Compassion

/ posted in: ReadingReligion

“For attractive lips, speak words of kindness.
For lovely eyes, seek out the good in people.
For a slim figure share your food with the hungry.
For poise, walk with the knowledge you never walk alone.
If you ever need a helping hand, you’ll find one at the end of each of your arms.”
Audrey Hepburn quoted in Field Notes on the Compassionate Life

One chapter that I was easily able to empathize with was about judging people on surface characteristics. The author starts with stories about judging people based on facial scarring and weight.

“Why was my first response not compassion, but instead a series of assessments that went off like a string of mental firecrackers before I even knew I’d lit the match?”

I’m guilty of this all the time. I’m bad about making judgements based on how people dress or speak. This injury experience has given me a chance to be on the other side for a bit. I’ve written before about how people treat me when I’m using the electric carts at stores. I’m not obviously injured so there is hostility rolling off some people when they see me rolling around the store in the cart. I was feeling sort of smug about this. They were going to get their karmic comeuppance for thinking I was just lazy. Then I scooted into an aisle when a very large woman in a cart was coming the other way. My automatic first thought was, “She needs the exercise. She should be walking.” That was a wake-up call. When I got closer to her and saw the junk food in her cart my critical mind started up again. “It is her fault that she’s like that.” As I passed her I could then see the bandages wrapping her leg from ankle to thigh. Sign me up for my comeuppance too.
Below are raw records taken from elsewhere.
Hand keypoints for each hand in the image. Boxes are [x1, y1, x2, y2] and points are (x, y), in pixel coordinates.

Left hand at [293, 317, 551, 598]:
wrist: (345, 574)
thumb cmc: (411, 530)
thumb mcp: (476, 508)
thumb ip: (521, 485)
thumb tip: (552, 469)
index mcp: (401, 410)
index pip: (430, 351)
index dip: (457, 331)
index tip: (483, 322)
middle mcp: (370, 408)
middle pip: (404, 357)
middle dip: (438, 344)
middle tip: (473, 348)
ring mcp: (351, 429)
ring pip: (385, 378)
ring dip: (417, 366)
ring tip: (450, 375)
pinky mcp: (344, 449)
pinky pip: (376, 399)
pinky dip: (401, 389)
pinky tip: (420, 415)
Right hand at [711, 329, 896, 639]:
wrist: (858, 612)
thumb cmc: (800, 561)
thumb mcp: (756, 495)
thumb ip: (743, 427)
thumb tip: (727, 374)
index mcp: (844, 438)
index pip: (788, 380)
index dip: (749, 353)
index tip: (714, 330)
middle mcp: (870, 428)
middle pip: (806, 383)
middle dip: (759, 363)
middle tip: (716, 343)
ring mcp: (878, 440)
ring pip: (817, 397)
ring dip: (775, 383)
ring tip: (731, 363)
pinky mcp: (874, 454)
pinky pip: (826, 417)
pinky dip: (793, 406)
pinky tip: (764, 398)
I’m trying to be more mindful of this behavior. I’m trying to stop the voice in my head when it starts making comments about people and replacing it with something good about that person. It is hard work. The first two days I worked after starting this I had to deal with some horrid people. Maybe that was my payback. The universe lined up all the nasty people it could find to test my committment to being nice. It reminded me of advice I had heard to never pray for patience or you will be given many opportunities to practice it.
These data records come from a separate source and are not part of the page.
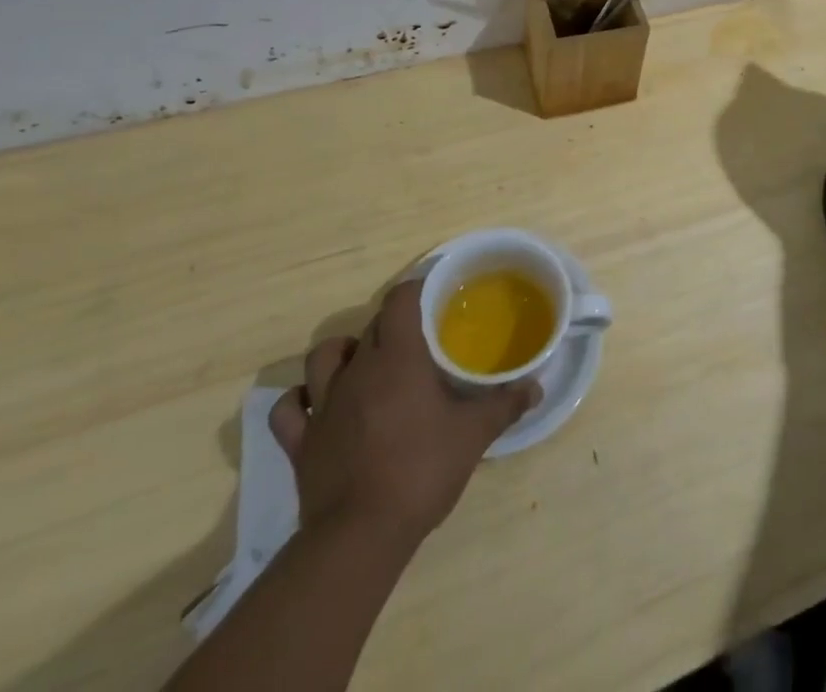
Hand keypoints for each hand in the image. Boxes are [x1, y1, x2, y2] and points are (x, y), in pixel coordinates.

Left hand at [269, 278, 541, 547]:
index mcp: (399, 357)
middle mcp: (358, 370)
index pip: (401, 300)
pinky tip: (317, 405)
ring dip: (344, 352)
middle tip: (418, 339)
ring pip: (324, 356)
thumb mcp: (474, 435)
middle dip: (393, 324)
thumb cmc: (422, 470)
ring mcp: (324, 405)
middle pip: (372, 326)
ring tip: (365, 363)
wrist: (360, 536)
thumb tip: (536, 387)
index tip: (435, 294)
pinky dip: (300, 400)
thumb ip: (505, 405)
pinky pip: (288, 409)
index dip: (416, 289)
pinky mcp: (301, 442)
The last part of this chapter is about a week the author spent on the street learning what it was like to be homeless. He was with a group who learned to find safe places to sleep and eat. They also had to beg enough money to get their busfare home at the end of the week. The contempt of other people was the worst part of it for them. They wanted to tell these smug people that they were journalists or doctors or whatever. This was just a temporary thing for them. They wanted to be treated as humans again.

I used to serve meals at a homeless shelter a few times a year. The people we were serving were always so nice. They always had a nice thing to say to us and thanked us profusely for being there. I don’t know if we were as uplifting to them as they were to us. I’d like to have the opportunity to volunteer again but there are no shelters here. I’d have to drive to a city to do that. I’m thinking about finding a place to volunteer on days when I’m in the city. That’s the sneaky thing about this book. It makes you want to go out and do things for other people.